As Ciências Sociais erram quando acharam
que o "distanciamento" das influências sociais ia nós dar a
imparcialidade.
As Ciências Sociais erram quando
forçaram seus estudantes a não pensarem nos problemas sociais e sim nos
problemas sociológicos.
As Ciências Sociais erraram quando não
se preocuparam em explicar para o povo para que servia aquelas pesquisas que
tanto a gente dizia que estava fazendo.
As Ciências Sociais erraram em não se
preocupar em dar a visibilidade necessária para o resultado dos seus trabalhos,
deixando para a crítica roedora dos ratos.
As Ciências Sociais erraram quando só
trabalharam a teoria e esqueceram a aplicabilidade do que criaram.

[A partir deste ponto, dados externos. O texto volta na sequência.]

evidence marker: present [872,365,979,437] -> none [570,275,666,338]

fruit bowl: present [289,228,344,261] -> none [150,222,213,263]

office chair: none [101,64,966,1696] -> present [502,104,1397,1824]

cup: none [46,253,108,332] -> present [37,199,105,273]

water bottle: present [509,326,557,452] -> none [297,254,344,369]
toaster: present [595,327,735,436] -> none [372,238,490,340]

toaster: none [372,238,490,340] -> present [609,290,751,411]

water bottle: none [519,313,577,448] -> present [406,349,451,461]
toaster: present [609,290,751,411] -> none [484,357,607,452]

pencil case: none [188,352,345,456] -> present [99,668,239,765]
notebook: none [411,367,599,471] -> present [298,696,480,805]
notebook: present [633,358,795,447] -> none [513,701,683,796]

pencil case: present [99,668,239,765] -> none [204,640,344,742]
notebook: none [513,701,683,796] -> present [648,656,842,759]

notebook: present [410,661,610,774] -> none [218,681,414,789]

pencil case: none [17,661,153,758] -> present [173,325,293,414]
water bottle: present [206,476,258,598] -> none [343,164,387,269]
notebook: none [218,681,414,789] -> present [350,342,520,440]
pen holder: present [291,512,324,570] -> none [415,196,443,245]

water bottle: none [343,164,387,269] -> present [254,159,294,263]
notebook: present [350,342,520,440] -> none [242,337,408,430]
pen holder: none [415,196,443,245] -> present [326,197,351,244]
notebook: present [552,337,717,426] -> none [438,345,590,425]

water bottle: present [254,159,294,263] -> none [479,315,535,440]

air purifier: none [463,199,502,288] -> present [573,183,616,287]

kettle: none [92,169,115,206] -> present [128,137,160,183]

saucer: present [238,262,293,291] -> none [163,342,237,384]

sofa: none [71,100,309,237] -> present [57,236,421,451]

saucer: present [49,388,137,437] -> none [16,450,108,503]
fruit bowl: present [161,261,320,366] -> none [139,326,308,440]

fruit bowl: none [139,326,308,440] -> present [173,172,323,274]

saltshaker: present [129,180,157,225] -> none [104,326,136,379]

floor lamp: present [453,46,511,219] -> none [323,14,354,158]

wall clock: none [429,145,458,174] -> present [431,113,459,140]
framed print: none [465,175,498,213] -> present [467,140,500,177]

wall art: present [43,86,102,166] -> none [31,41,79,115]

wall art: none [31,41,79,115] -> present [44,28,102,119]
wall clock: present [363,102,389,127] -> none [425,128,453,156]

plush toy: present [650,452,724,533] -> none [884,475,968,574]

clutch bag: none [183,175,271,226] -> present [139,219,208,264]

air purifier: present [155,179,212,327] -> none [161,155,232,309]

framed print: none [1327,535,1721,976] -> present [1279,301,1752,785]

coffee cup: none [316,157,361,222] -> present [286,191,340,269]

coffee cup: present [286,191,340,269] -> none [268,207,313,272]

As Ciências Sociais ERRARAM quando foram
narcisistas quando só ficaram olhando para seu próprio umbigo coberto de artigos
e livros ao invés de si mostrar para a sociedade e dizer para ela quais eram
seus objetivos concretos.
O resultado é que hoje todos os que
bebem das ciências sociais (jornalistas, administradores, assistentes sociais,
arquitetos, urbanistas, advogados, turismólogos etc). Eles sabem muito bem para que ela
serve. Mas infelizmente o povo ainda não sabe que as ciências sociais servem
principalmente para prender ou libertar as pessoas....mesmo que sejam nós
mesmos.
Excelente reflexão!
ResponderExcluirSou professora de Ensino Médio..me formei com as mesmas angústias q vc ...meus alunos perguntam pq me formei em ciências sociais. Não era minha escolha inicial, mas hj vejo q foi acertada...meus vencimentos são poucos, como o de qq professor q se preze no país, mas tento fazer do meu trabalaho um instrumento de orientação aos meus alunos p/ q se tornem mais humanos e menos mercenários capitalistas. gostei muito de ler sua crítica reflexiva...Seu caminho será encontrado no momento oportuno..SUCESSO. Márcia.